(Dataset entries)
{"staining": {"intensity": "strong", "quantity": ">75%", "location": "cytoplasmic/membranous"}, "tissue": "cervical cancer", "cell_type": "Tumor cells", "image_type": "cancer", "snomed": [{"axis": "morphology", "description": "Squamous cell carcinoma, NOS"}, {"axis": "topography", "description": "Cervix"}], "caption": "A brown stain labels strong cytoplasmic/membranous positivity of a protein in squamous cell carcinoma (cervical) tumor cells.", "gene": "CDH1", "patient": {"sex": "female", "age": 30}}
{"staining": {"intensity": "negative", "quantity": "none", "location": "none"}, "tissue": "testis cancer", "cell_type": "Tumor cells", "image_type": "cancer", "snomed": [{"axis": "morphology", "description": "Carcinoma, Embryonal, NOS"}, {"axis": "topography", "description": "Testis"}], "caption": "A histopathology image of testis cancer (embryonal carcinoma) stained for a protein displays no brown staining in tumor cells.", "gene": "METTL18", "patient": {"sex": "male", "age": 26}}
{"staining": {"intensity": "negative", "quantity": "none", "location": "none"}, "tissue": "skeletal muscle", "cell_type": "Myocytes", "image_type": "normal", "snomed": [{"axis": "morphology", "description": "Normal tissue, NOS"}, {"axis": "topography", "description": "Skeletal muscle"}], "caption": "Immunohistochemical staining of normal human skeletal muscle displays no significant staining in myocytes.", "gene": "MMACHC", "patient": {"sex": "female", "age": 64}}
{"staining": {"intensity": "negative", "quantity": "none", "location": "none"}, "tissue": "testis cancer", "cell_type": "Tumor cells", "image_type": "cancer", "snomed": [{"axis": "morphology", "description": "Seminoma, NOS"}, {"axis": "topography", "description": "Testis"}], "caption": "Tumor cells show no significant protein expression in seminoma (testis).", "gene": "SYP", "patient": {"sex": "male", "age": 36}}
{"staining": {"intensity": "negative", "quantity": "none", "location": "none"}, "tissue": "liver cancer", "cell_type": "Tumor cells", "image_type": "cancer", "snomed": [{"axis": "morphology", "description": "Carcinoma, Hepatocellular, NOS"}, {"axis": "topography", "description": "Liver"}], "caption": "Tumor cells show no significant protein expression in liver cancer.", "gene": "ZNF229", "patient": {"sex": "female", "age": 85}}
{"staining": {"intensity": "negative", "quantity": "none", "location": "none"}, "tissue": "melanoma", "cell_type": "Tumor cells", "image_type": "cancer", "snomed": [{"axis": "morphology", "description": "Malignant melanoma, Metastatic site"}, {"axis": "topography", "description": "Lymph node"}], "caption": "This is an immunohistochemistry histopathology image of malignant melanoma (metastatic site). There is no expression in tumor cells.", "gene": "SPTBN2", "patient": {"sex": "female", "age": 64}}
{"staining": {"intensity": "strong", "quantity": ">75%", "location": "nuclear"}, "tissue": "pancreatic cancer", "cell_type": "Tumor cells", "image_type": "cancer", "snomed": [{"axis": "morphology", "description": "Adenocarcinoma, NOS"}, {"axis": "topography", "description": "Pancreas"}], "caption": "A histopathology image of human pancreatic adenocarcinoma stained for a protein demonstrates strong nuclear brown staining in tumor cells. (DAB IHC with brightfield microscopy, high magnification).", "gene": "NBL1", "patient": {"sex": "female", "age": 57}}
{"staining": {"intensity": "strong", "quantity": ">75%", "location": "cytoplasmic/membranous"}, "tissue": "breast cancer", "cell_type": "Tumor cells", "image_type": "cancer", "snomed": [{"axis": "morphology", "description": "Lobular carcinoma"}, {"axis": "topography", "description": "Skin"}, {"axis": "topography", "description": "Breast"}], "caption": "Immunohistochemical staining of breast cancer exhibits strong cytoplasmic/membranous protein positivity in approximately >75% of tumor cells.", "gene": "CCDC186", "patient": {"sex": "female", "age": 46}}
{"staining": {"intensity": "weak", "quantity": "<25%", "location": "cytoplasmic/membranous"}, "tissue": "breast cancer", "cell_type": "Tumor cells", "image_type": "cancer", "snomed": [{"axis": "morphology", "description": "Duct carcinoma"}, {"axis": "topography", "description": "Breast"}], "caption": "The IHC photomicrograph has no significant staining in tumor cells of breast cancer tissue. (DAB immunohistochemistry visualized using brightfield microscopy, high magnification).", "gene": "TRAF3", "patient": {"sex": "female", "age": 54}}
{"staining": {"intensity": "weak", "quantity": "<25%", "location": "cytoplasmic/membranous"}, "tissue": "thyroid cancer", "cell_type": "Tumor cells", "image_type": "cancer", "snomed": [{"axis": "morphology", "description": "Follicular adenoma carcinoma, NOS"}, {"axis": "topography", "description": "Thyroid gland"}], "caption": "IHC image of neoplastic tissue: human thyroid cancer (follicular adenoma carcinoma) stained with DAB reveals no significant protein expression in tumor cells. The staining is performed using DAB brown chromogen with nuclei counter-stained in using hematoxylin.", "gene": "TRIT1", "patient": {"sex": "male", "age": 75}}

§ Your objective
From the records above, print only the lines between the one holding "expression in seminoma" and the one holding "is an immunohistochemistry", inclusive, exactly as they stand.

§ Your solution
{"staining": {"intensity": "negative", "quantity": "none", "location": "none"}, "tissue": "testis cancer", "cell_type": "Tumor cells", "image_type": "cancer", "snomed": [{"axis": "morphology", "description": "Seminoma, NOS"}, {"axis": "topography", "description": "Testis"}], "caption": "Tumor cells show no significant protein expression in seminoma (testis).", "gene": "SYP", "patient": {"sex": "male", "age": 36}}
{"staining": {"intensity": "negative", "quantity": "none", "location": "none"}, "tissue": "liver cancer", "cell_type": "Tumor cells", "image_type": "cancer", "snomed": [{"axis": "morphology", "description": "Carcinoma, Hepatocellular, NOS"}, {"axis": "topography", "description": "Liver"}], "caption": "Tumor cells show no significant protein expression in liver cancer.", "gene": "ZNF229", "patient": {"sex": "female", "age": 85}}
{"staining": {"intensity": "negative", "quantity": "none", "location": "none"}, "tissue": "melanoma", "cell_type": "Tumor cells", "image_type": "cancer", "snomed": [{"axis": "morphology", "description": "Malignant melanoma, Metastatic site"}, {"axis": "topography", "description": "Lymph node"}], "caption": "This is an immunohistochemistry histopathology image of malignant melanoma (metastatic site). There is no expression in tumor cells.", "gene": "SPTBN2", "patient": {"sex": "female", "age": 64}}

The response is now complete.